─── Dataset records
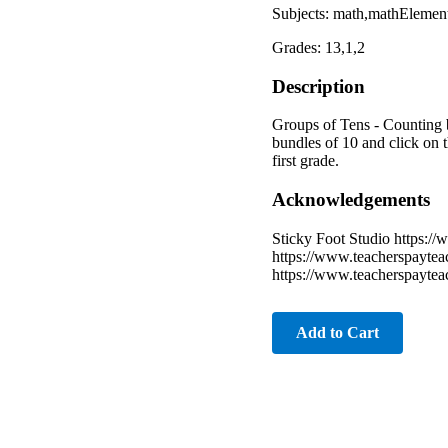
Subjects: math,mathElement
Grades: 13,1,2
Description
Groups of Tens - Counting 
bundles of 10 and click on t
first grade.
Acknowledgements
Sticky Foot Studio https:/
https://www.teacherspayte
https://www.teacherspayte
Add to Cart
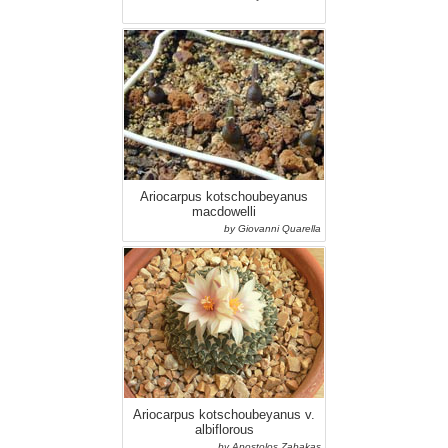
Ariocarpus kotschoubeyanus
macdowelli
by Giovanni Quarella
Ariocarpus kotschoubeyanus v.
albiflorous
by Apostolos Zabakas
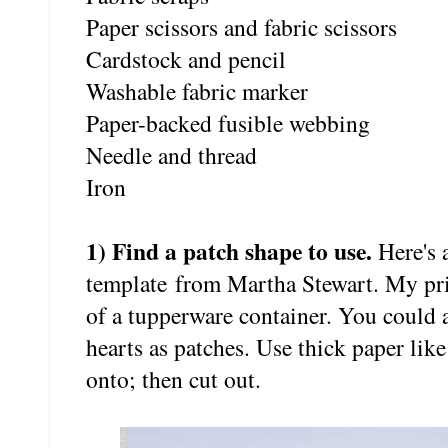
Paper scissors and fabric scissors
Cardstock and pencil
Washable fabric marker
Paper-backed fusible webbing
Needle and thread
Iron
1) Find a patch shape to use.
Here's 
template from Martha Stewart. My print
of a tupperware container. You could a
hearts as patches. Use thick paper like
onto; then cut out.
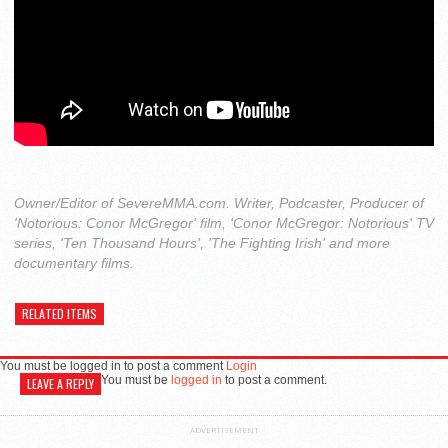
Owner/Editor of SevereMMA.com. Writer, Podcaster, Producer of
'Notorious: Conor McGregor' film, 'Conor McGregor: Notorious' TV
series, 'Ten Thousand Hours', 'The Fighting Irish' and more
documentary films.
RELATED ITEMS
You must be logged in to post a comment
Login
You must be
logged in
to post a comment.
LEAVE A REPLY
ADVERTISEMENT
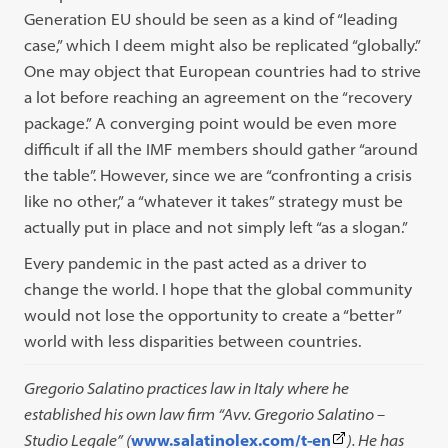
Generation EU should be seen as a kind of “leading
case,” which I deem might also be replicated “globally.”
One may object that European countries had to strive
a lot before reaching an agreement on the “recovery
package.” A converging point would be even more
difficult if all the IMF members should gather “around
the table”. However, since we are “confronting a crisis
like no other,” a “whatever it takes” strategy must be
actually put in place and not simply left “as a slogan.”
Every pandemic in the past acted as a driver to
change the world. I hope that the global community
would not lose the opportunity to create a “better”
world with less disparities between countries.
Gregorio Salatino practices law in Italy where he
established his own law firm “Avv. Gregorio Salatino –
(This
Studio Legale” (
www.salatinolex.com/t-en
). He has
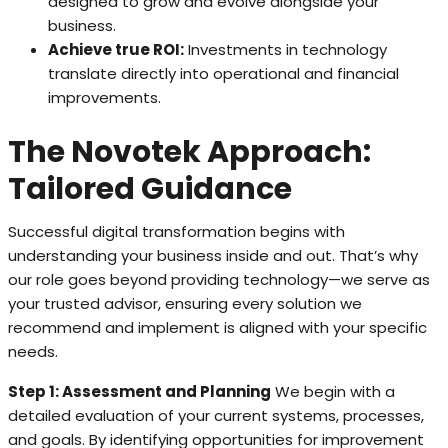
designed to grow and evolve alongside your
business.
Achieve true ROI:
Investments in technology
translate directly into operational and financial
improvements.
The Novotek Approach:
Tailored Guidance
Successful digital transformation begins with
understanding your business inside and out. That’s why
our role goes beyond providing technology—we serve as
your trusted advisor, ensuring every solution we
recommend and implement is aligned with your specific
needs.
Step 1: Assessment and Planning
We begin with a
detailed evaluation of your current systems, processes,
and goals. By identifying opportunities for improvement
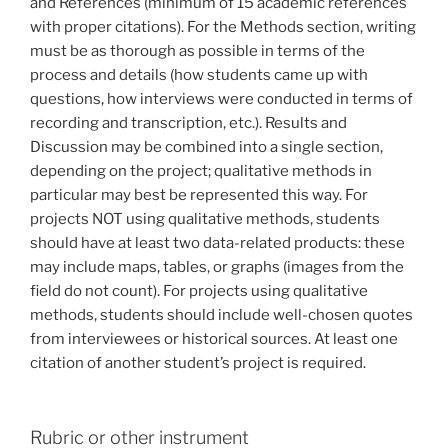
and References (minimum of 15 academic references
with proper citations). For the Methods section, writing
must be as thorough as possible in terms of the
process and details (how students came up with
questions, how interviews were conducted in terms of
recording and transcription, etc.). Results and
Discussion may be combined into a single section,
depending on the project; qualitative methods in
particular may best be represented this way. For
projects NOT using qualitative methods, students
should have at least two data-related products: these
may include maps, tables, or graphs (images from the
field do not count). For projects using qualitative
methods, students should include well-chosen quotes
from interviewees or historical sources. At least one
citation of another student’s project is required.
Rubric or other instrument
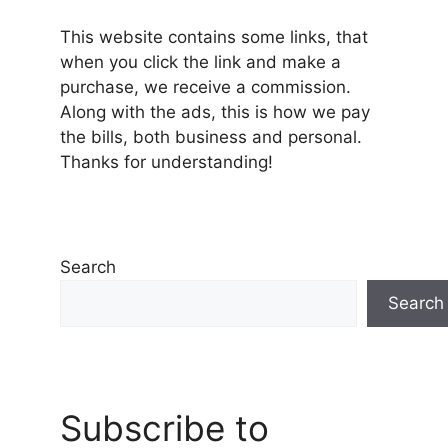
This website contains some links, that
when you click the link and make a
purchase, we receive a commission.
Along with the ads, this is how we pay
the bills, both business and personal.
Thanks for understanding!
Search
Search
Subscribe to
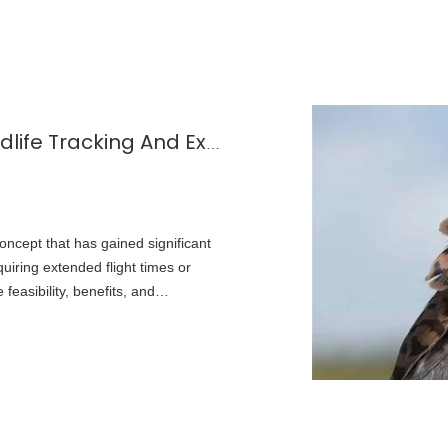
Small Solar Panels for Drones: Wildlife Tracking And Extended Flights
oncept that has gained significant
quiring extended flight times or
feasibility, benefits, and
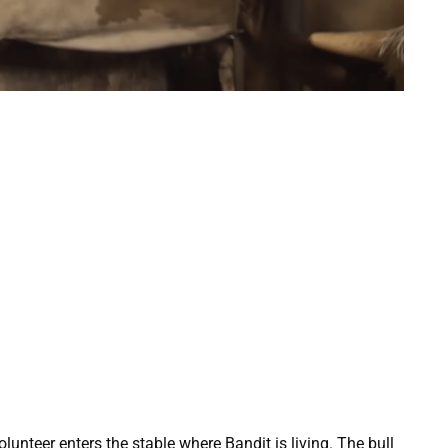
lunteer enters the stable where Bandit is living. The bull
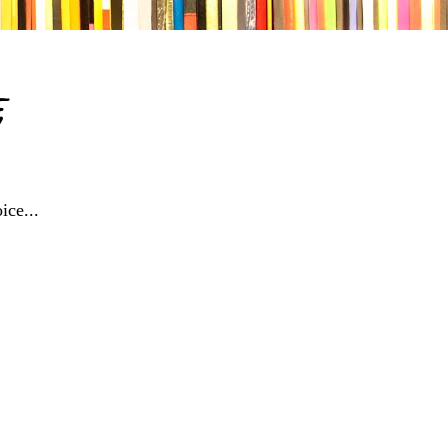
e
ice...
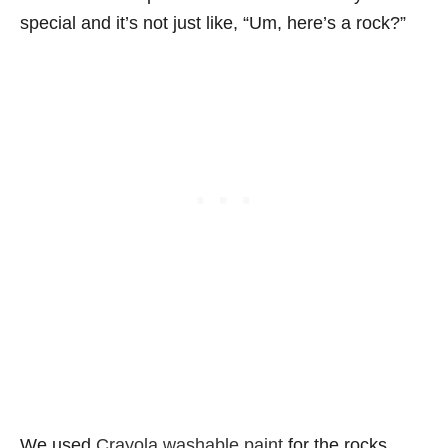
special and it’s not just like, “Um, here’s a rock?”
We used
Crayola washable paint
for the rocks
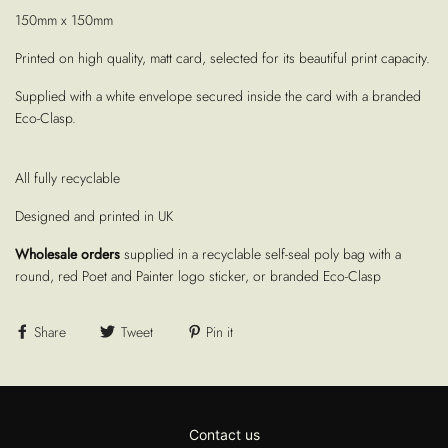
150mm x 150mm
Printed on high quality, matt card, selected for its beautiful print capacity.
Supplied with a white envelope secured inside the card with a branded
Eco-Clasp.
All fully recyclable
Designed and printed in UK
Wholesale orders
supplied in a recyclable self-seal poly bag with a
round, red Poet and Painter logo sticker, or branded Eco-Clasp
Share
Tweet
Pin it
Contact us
──────
> [Problem to work on]:
Please edit the listing above so that "Eco-Clasp" becomes "Eco-Seal" in every line where it appears, with all other text left as it is. Give only the text and omit the pictures.

> [Output of the exercise]:
Subjects: math,mathElement
Grades: 13,1,2
Description
Groups of Tens - Counting 
bundles of 10 and click on t
first grade.
Acknowledgements
Sticky Foot Studio https:/
https://www.teacherspayte
https://www.teacherspayte
Add to Cart
Ariocarpus kotschoubeyanus
macdowelli
by Giovanni Quarella
Ariocarpus kotschoubeyanus v.
albiflorous
by Apostolos Zabakas
Paper scissors and fabric scissors
Cardstock and pencil
Washable fabric marker
Paper-backed fusible webbing
Needle and thread
Iron
1) Find a patch shape to use.
Here's 
template from Martha Stewart. My print
of a tupperware container. You could a
hearts as patches. Use thick paper like
onto; then cut out.
Owner/Editor of SevereMMA.com. Writer, Podcaster, Producer of
'Notorious: Conor McGregor' film, 'Conor McGregor: Notorious' TV
series, 'Ten Thousand Hours', 'The Fighting Irish' and more
documentary films.
RELATED ITEMS
You must be logged in to post a comment
Login
You must be
logged in
to post a comment.
LEAVE A REPLY
ADVERTISEMENT
Generation EU should be seen as a kind of “leading
case,” which I deem might also be replicated “globally.”
One may object that European countries had to strive
a lot before reaching an agreement on the “recovery
package.” A converging point would be even more
difficult if all the IMF members should gather “around
the table”. However, since we are “confronting a crisis
like no other,” a “whatever it takes” strategy must be
actually put in place and not simply left “as a slogan.”
Every pandemic in the past acted as a driver to
change the world. I hope that the global community
would not lose the opportunity to create a “better”
world with less disparities between countries.
Gregorio Salatino practices law in Italy where he
established his own law firm “Avv. Gregorio Salatino –
(This
Studio Legale” (
www.salatinolex.com/t-en
). He has
designed to grow and evolve alongside your
business.
Achieve true ROI:
Investments in technology
translate directly into operational and financial
improvements.
The Novotek Approach:
Tailored Guidance
Successful digital transformation begins with
understanding your business inside and out. That’s why
our role goes beyond providing technology—we serve as
your trusted advisor, ensuring every solution we
recommend and implement is aligned with your specific
needs.
Step 1: Assessment and Planning
We begin with a
detailed evaluation of your current systems, processes,
and goals. By identifying opportunities for improvement
and References (minimum of 15 academic references
with proper citations). For the Methods section, writing
must be as thorough as possible in terms of the
process and details (how students came up with
questions, how interviews were conducted in terms of
recording and transcription, etc.). Results and
Discussion may be combined into a single section,
depending on the project; qualitative methods in
particular may best be represented this way. For
projects NOT using qualitative methods, students
should have at least two data-related products: these
may include maps, tables, or graphs (images from the
field do not count). For projects using qualitative
methods, students should include well-chosen quotes
from interviewees or historical sources. At least one
citation of another student’s project is required.
Rubric or other instrument
This website contains some links, that
when you click the link and make a
purchase, we receive a commission.
Along with the ads, this is how we pay
the bills, both business and personal.
Thanks for understanding!
Search
Search
Subscribe to
Small Solar Panels for Drones: Wildlife Tracking And Extended Flights
oncept that has gained significant
quiring extended flight times or
feasibility, benefits, and
lunteer enters the stable where Bandit is living. The bull
e
ice...
special and it’s not just like, “Um, here’s a rock?”
We used
Crayola washable paint
for the rocks
150mm x 150mm
Printed on high quality, matt card, selected for its beautiful print capacity.
Supplied with a white envelope secured inside the card with a branded
Eco-Seal.
All fully recyclable
Designed and printed in UK
Wholesale orders
supplied in a recyclable self-seal poly bag with a
round, red Poet and Painter logo sticker, or branded Eco-Seal
Share
Tweet
Pin it
Contact us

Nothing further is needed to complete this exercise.